– В конце концов, – выдвинула я главный аргумент, – твои товарищи по команде своих жён на тренировки не таскают.

– У нас просто все холостые, – ворчливо ответил Серый. – Ладно, игры всё равно раньше пяти вечера никогда не начинаются, а выезды только по выходным. Справимся.

«Про игры и выезды я подумаю завтра», – решила я. И пусть я не смотрела и не читала «Унесённых ветром», но кто такая Скарлетт О’Хара, однажды сказавшая эти слова, мне было известно.

Да.

Подумаю завтра.

А лучше послезавтра. Или вообще через неделю.

Утром я привычно проснулась раньше Серого, заперлась изнутри в его ванной.

– Руська! – не менее привычно взревел он, шарахнув кулаком по двери.

– An early bird catches the worm, – пропела я любимую пословицу своей англичанки. И, несмотря на то, что Серго английским владел не в пример лучше меня, издевательским тоном перевела:

– Ранняя птичка получает червячка.

– Ох, напросишься ты у меня, Руська! – совсем нестрашно пригрозил Серый, и я, услышав, как хлопнула дверь в его спальне, громко рассмеялась.

Чтобы захлебнуться собственным вздохом, когда полминуты спустя в занятую мною душевую кабинку уверенно и нагло втиснулось обнажённое мужское тело.

– Зато второй мышке достаётся сыр, – стирая ладонью воду со своего лица, зловеще произнёс коварный вторженец в чужое пространство.

За две недели совместной жизни я научилась не бояться мужа. Верить ему научилась. И в тот момент не от страха у меня перехватило дыхание, и коленки ватными стали не от ужаса. Ох, не от ужаса.

Слабо вскрикнув, я, чтобы не упасть, ладонью оперлась о запотевшее стекло кабинки, но Серый перехватил мою руку и уверенно переместил её на свою грудь. А потом прижался ко мне.

Мокрый. Горячий. Твёрдый.

Лизнул свою отметину на моей ключице и глухо пробормотал:

– Что мы делаем, Руська? Что мы делаем?

Обе его руки, проскользнув между нашими телами, легли на мою грудь, и я сладко всхлипнула, когда его пальцы сжали мои соски.

Ни один мужчина не касался моего тела, и я раньше даже представить не могла, как остро, стыдно и приятно одновременно ощущаются эти прикосновения.
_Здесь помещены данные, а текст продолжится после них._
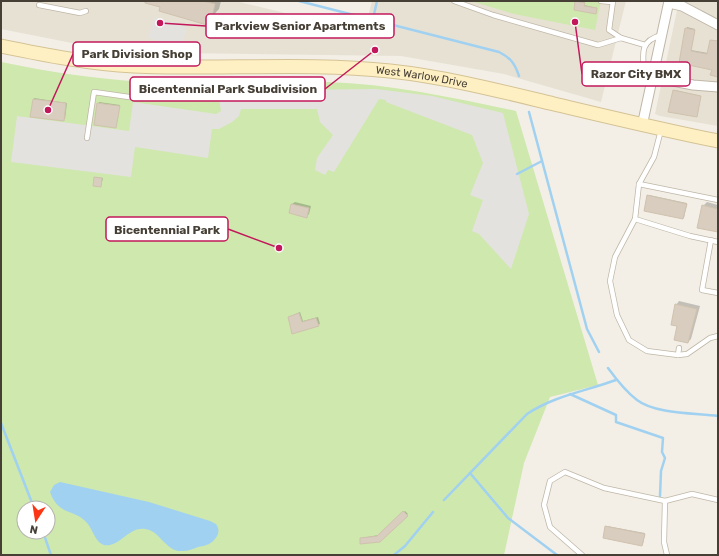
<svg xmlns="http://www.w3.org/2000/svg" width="719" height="556" viewBox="0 0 719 556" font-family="Rubik,sans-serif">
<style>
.residential{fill:#e7e1d4}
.green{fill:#cee8ae;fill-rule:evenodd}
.parking{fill:#e4e2de}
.water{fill:#a1d1f1}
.shadow{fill:#0003}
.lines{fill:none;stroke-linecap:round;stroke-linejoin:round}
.stream{stroke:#a1d1f1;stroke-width:2.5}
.building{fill:#d8cdbe;stroke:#d0c2ae}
.lane-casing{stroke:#bfb7a8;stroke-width:6}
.street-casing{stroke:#bfb7a8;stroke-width:11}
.secondary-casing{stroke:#d4c395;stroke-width:15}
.lane{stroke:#fff;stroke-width:4.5}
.street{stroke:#fff;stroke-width:9}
.secondary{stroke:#fff0c4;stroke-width:13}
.labels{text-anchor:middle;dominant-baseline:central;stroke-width:3;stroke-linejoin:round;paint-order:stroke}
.street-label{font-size:11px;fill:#463f35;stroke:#fff}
.leader{fill:none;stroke:#c2185b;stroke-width:1.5}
.callout-dot{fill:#c2185b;stroke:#fff;stroke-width:1.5}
.callout{fill:#fff;stroke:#c2185b;stroke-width:1.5}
.callout-label{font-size:12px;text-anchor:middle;font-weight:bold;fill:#463f35}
</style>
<rect width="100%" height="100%" fill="#f3efe6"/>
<g class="residential">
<polygon points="1,1 235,1 293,15 365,28 372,1 626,1 601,102 504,74 401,56 172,53 100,48 82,45 1,29"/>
<polygon points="679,1 718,1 718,126 660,116 655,114"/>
</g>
<g class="green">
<polygon points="471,1 601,1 595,30 514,14"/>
<path d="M1,62c48,10 96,17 144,20 61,3 122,-2 182,0 64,2 127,16 189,29l82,274 -48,12 -26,66 -20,92h-503zM24,508h24v24h-24z"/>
</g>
<g class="parking">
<polygon points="154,17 186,26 186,33 180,47 148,38"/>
<polygon points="376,89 432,96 503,113 529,214 511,269 479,234 472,231 483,200 470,195 483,163 472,135 386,102 386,100 379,99 334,172 328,170 325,175 315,170 317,158 333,135 320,122 317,109 241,109 239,116 232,122 219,129 212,129 208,158 135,147 131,177 11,162 17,116 129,131 133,102 216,114 221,111 218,91"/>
</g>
<path class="water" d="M60,482l89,20 61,19 6,3c4,6 3,11 -2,16 -4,5 -11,6 -16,7 -5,2 -10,4 -15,4 -17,2 -23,-21 -38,-22 -15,-2 -22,13 -35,16 -13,3 -16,-13 -22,-21 -13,-16 -29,-7 -38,-32l4,-7z"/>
<g class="shadow">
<polygon points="142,1 221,1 219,9 206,23"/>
<polygon points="577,1 585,2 584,5 597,8 596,12"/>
<polygon points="687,27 695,29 691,50 708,53 711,40 718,41 718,76 713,69 680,62"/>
<polygon points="675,90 701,96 697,116 674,91"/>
<polygon points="34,98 67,103 65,119 31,116"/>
<polygon points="99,102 120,105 116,127 95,124"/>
<polygon points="95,177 103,178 101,186"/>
<polygon points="649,195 687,203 684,218 648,196"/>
<polygon points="295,202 311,206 309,214 307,216 292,204"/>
<polygon points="707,202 718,205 718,231 703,206"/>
<polygon points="679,301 700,306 691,339 688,342 678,325 676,305"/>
<polygon points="300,312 303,321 318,317 320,324 292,333 289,317"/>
<polygon points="405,511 408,514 380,541 361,538 379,535"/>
<polygon points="607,526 645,533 643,544 606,527"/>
</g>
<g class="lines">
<g class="stream">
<path d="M299,1l200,51c12,6 16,12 20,24"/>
<polyline points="373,19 377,1"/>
<polyline points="529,112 587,329 599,352"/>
<polyline points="517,174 542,161"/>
<path d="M608,368c8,11 17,23 29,32 18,14 58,13 81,16"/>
<polyline points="570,394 616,415 616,422 663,438 662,452 665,458 661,471 660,496"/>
<polyline points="1,423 34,508"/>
<polyline points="470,473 508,518 557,555"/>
<path d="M444,500l83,-86c27,-18 59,-23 89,-34"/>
<polyline points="43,532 51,555"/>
<polyline points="394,555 405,546 433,512"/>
</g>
</g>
<g class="building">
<polygon points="145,1 203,1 215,4 212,17 209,16 207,25 159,11 160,7 145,3"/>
<polygon points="575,1 585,3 584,6 597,8 596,14 574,10"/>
<polygon points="685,28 695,30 691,51 707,54 710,40 718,41 718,77 710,75 712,70 679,63"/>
<polygon points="673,90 701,96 697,117 668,112"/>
<polygon points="33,99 66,103 64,121 30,117"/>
<polygon points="97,103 120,106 116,128 94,125"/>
<polygon points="94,177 102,178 101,187 93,186"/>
<polygon points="647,195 687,204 683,219 644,211"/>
<polygon points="291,204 309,208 307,218 289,213"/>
<polygon points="702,205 718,209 718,232 697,228"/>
<polygon points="675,304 697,309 688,343 674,340 677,326 671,325"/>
<polygon points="299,313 302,322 316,318 319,326 292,334 288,317"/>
<polygon points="403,511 408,516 380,542 360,544 360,538 377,536"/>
<polygon points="605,526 645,534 642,546 603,538"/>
</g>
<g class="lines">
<g class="lane-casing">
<g id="lane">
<polyline points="454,1 493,15 598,45 621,38"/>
<polyline points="601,1 612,2"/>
<polyline points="613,1 609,30 621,38 645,45"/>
<polyline points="39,5 80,13 86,11"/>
<path d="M653,77l-9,-6c-2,-19 -3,-31 18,-36"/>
<polyline points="661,130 654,157 639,184 635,219 690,236 718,242"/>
<polyline points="87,138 94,92 129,97"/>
<polyline points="639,184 718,200"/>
<polyline points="635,219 615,257 610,281 617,315 629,340 647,351 678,355 687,354 710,338 718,336"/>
<polyline points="711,240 702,290 718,293"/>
<polyline points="678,355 679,348"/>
<polyline points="665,501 664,542 667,555"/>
<polyline points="582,555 550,527 544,505 550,481 565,472 604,488 665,501 692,494 718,500"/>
</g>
</g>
<g class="street-casing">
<g id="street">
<polyline points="669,3 682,6 718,25"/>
<polyline points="653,77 693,85 718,87"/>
<polyline points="642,126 669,1"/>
</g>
</g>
<g class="secondary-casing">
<g id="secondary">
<path id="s1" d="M1,46c44,9 89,18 133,20 86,4 171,-4 256,5 56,6 110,20 164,33 55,13 109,26 164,37"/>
</g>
</g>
<use href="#lane" class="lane"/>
<use href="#street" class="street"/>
<use href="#secondary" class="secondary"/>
</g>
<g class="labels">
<g class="street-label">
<text stroke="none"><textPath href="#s1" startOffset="423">West Warlow Drive</textPath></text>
</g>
</g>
<path class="leader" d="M160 23L206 26M48 110L73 54M575 22L582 74M375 50L325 89M279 248L228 229"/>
<g class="callout-dot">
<circle cx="160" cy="23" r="4"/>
<circle cx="48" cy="110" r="4"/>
<circle cx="575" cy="22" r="4"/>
<circle cx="375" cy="50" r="4"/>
<circle cx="279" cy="248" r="4"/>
</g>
<g class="callout">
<rect x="206" y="14" width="188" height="24" rx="4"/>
<rect x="73" y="42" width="127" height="24" rx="4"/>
<rect x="582" y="62" width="108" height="24" rx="4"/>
<rect x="130" y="77" width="195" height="24" rx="4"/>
<rect x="106" y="217" width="122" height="24" rx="4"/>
</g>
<g class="callout-label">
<text x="300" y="30">Parkview Senior Apartments</text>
<text x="137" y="58">Park Division Shop</text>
<text x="636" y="78">Razor City BMX</text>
<text x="228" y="93">Bicentennial Park Subdivision</text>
<text x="167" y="234">Bicentennial Park</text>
</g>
<rect width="719" height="556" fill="none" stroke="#463f35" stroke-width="4"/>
<g transform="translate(36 520) rotate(192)"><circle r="19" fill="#ffffff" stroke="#b5b2ae"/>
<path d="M0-3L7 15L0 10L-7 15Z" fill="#fc3514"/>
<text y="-6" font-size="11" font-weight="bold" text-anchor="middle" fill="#463f35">N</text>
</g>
</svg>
– Сил моих больше нет, – поделился Серго. – Весь дом тобой пропах. Волк, как бешеный. Прошу…

Я откинула голову, открывая шею жаждущим губам, а лицо подставляя под горячую воду.

– Пожалуйста. Я сдержусь.

– Сдержись…

– Я не поставлю метку…

– Не поставь… Да.

К чему относилось это «да»? К тому, что я думала? Чем там было думать? Скорее, к тому, что я чувствовала.

Горячие губы на моих сосках и в противовес им почти ледяные зубы…

Пальцы, сжимающие мои ягодицы…

Пальцы, осторожно пробирающиеся между ног…

Пальцы, размазывающие густую влажность по бёдрам… Проникающие внутрь, выбивающие из моего горла жалобные, беспомощные звуки…

– С-серёж…

– Сдержусь. Сдержусь, – умоляя, простонал он, и приподнял меня над полом.

Мои ягодицы обожгло холодным стеклом, а ноги против воли обвились вокруг мужских бёдер.

– Твою же… – прошипел сквозь зубы, словно я ему больно сделала. – Твою же… как ты пахнешь! Зубы сводит, Руська…

– Н-не…

Я толком не понимала, что именно «н-не», но точно помнила, что сопротивляться надо до последнего.

– Не поставлю метку. Не поставлю метку. Только впусти. Хочу тебя – край.

Каменным членом он шлёпнул по моим складкам между ног. И я вскрикнула от возбуждения и прогнулась в пояснице.

– Ты мята. Ты росой измятая трава. Ты…

Его член коснулся какой-то точки между моих ног. И я, взвившись, даже не застонала, запела от желания чего-то, чего-то…

– Впусти. Меня, Ру… Впусти!

Серго обхватил собственный член ладонью и раздвинул им мои нижние губы. Уверенно, порочно. И так правильно, так правильно, что я вдруг очнулась.